Re: [PATCH 1/2] zram: fix crashes due to use of cpu hotplug multistate

From: Greg KH
Date: Thu Apr 08 2021 - 02:16:19 EST


On Thu, Apr 08, 2021 at 03:37:53AM +0200, Thomas Gleixner wrote:
> Greg,
>
> On Fri, Apr 02 2021 at 09:54, Greg KH wrote:
> > On Thu, Apr 01, 2021 at 11:59:25PM +0000, Luis Chamberlain wrote:
> >> As for the syfs deadlock possible with drivers, this fixes it in a generic way:
> >>
> >> commit fac43d8025727a74f80a183cc5eb74ed902a5d14
> >> Author: Luis Chamberlain <mcgrof@xxxxxxxxxx>
> >> Date: Sat Mar 27 14:58:15 2021 +0000
> >>
> >> sysfs: add optional module_owner to attribute
> >>
> >> This is needed as otherwise the owner of the attribute
> >> or group read/store might have a shared lock used on driver removal,
> >> and deadlock if we race with driver removal.
> >>
> >> Signed-off-by: Luis Chamberlain <mcgrof@xxxxxxxxxx>
> >
> > No, please no. Module removal is a "best effort", if the system dies
> > when it happens, that's on you. I am not willing to expend extra energy
> > and maintance of core things like sysfs for stuff like this that does
> > not matter in any system other than a developer's box.
> >
> > Lock data, not code please. Trying to tie data structure's lifespans
> > to the lifespan of code is a tangled mess, and one that I do not want to
> > add to in any form.
> >
> > sorry,
>
> Sorry, but you are fundamentaly off track here. This has absolutely
> nothing to do with module removal.
>
> The point is that module removal is the reverse operation of module
> insertion. So far so good.
>
> But module insertion can fail. So if you have nested functionalities
> which hang off or are enabled by moduled insertion then any fail in that
> sequence has to be able to roll back and clean up properly no matter
> what.
>
> Which it turn makes modules removal a reverse operation of module
> insertion.
>
> If you think otherwise, then please provide a proper plan how nested
> operations like sysfs - not to talk about more complex things like multi
> instance discovery which can happen inside a module insertion sequence
> can be properly rolled back.
>
> Just declaring that rmmod is evil does not cut it. rmmod is the least of
> the problems. If that fails, then a lot of rollback, failure handling
> mechanisms are missing in the setup path already.
>
> Anything which cannot cleanly rollback no matter whether the fail or
> rollback request happens at insertion time or later is broken by design.
>
> So either you declare module removal as disfunctional or you stop making
> up semantically ill defined and therefore useless claims about it.
>
> Your argument in:
>
> https://lore.kernel.org/linux-block/YGbNpLKXfWpy0ZZa@xxxxxxxxx/
>
> "Lock data, not code please. Trying to tie data structure's lifespans
> to the lifespan of code is a tangled mess, and one that I do not want to
> add to in any form"
>
> is just useless blurb because the fundamental purpose of discovery code
> is to create the data structures which are tied to the code which is
> associated to it.
>
> Please stop this 'module removal' is not supported nonsense unless you
> can prove a complete indepenence of module init/discovery code to
> subsequent discovered entities depending on it.

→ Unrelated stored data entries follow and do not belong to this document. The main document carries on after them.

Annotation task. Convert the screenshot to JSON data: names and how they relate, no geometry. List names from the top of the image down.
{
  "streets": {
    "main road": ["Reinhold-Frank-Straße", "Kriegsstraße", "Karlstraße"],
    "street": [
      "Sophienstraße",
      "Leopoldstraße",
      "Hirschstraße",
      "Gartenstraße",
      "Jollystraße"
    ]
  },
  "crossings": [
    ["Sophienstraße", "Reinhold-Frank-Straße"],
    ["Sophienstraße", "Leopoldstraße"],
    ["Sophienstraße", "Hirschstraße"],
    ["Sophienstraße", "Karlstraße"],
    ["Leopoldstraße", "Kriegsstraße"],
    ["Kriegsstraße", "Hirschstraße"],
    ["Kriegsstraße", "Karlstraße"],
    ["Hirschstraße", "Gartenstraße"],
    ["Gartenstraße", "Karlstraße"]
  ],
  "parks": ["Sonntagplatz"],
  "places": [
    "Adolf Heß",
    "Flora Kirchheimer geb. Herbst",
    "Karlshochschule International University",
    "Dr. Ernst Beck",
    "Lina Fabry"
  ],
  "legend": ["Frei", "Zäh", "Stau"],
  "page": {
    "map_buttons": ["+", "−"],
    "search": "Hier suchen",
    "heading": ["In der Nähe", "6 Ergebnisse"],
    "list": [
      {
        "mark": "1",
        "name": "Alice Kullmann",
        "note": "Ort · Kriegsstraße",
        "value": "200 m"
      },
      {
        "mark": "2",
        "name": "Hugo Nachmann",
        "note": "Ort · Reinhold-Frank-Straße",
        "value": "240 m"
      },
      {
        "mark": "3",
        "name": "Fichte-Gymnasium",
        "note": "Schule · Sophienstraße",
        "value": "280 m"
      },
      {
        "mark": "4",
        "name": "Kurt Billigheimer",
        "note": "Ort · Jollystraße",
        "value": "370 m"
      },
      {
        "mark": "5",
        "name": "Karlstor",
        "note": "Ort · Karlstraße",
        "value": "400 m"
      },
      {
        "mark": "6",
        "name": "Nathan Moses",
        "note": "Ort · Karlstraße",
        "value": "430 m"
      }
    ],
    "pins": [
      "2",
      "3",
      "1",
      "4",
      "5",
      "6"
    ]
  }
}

Ok, but to be fair, trying to add the crazy hacks that were being
proposed to sysfs for something that is obviously not a code path that
can be taken by a normal user or operation is just not going to fly.

Removing a module from a system has always been "let's try it and see!"
type of operation for a very long time. While we try our best, doing
horrible hacks for this rare type of thing are generally not considered
a good idea which is why I said that.

thanks,

greg k-h